# [Exercise aim]
Lines containing the word "Average" are to be copied from the data below.
+++ Source data +++
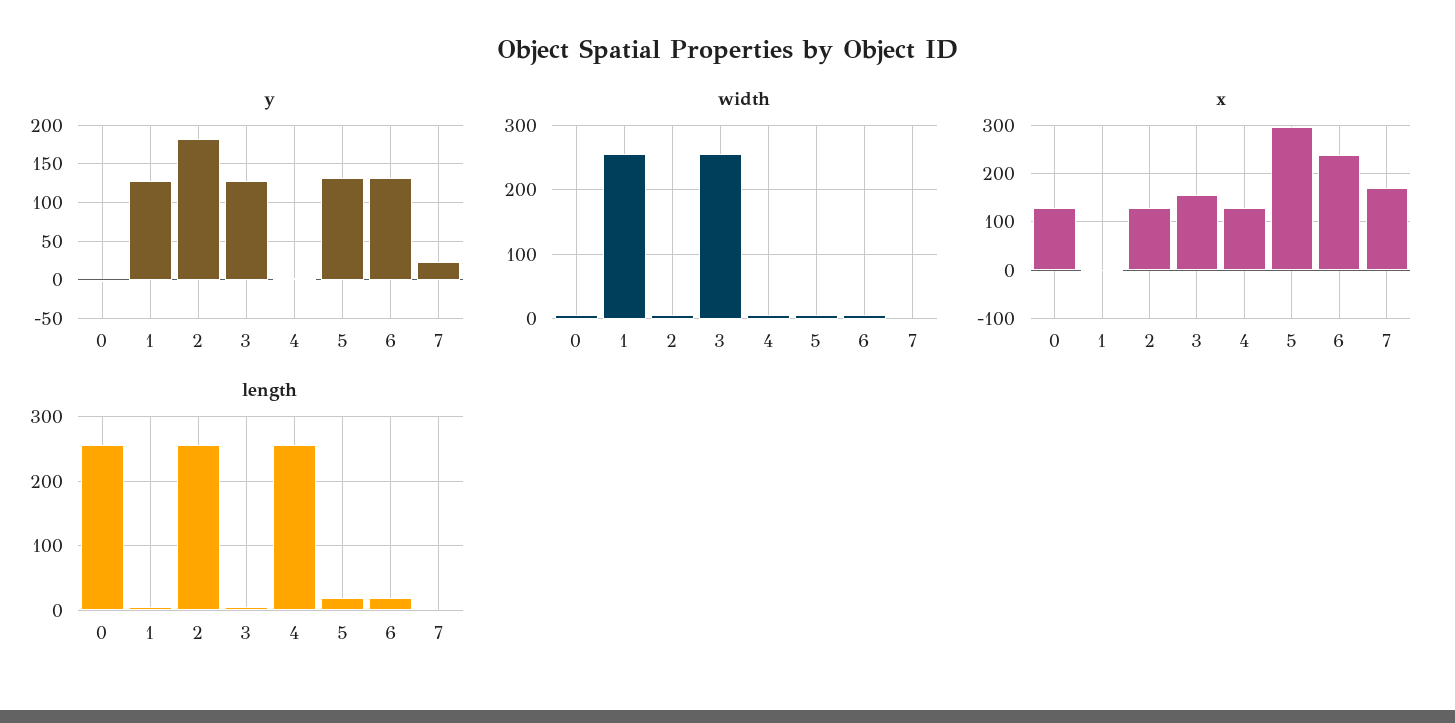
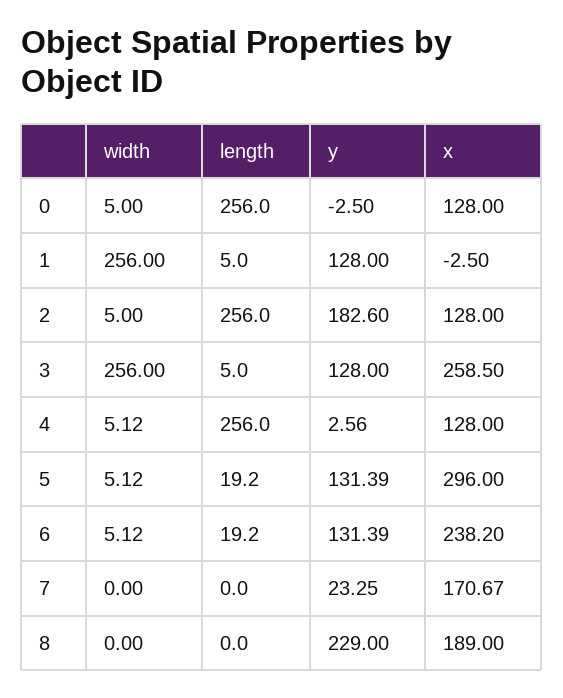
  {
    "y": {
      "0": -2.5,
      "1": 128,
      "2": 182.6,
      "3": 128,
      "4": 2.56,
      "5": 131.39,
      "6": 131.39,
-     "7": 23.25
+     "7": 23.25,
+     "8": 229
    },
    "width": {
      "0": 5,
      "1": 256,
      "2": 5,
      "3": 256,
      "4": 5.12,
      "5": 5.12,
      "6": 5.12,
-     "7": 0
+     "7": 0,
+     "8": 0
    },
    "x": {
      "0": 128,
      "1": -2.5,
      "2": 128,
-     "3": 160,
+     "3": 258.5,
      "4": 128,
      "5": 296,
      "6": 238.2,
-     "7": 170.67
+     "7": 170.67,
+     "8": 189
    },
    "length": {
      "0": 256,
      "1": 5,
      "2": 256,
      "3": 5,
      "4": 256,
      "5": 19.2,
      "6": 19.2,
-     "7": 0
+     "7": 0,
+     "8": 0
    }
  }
+++
+++ Source data +++
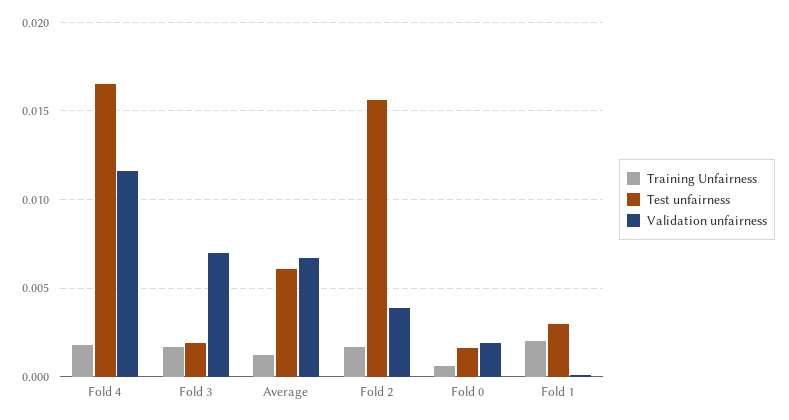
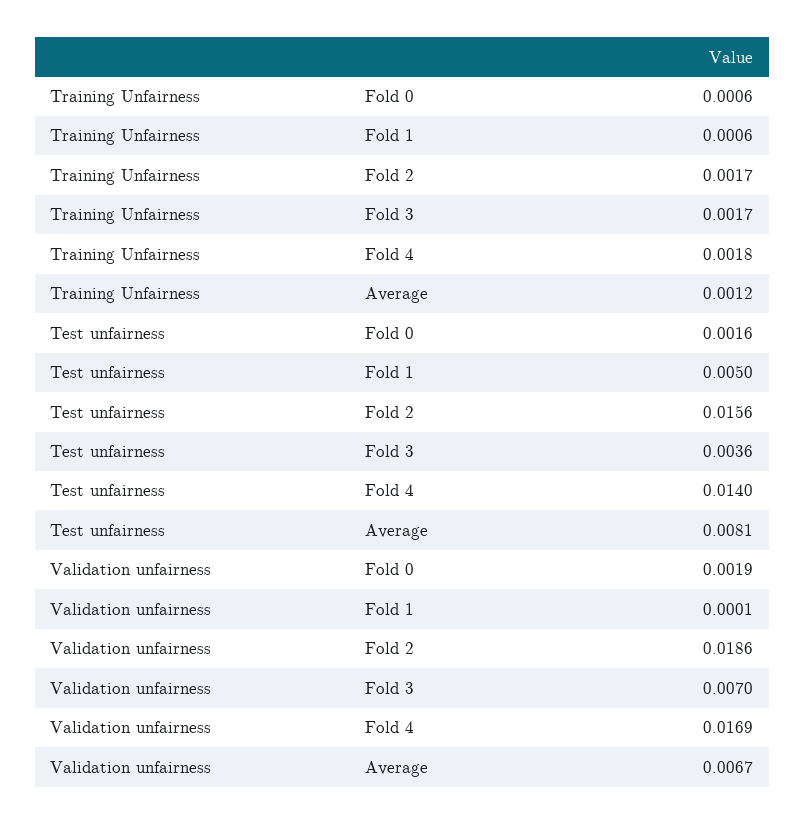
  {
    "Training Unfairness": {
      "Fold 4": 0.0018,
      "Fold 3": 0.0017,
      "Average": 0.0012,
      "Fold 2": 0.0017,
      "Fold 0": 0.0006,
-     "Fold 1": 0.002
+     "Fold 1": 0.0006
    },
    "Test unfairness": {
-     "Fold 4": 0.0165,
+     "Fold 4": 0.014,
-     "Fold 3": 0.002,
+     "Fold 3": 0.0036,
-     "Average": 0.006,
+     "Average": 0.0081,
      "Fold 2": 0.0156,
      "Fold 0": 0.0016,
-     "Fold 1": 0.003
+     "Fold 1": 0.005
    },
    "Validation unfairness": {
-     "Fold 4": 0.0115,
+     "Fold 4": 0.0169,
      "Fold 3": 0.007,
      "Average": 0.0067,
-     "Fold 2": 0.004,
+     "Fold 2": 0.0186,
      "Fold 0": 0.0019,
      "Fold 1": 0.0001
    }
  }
+++
# [Response to this exercise]
      "Average": 0.0012,
-     "Average": 0.006,
+     "Average": 0.0081,
      "Average": 0.0067,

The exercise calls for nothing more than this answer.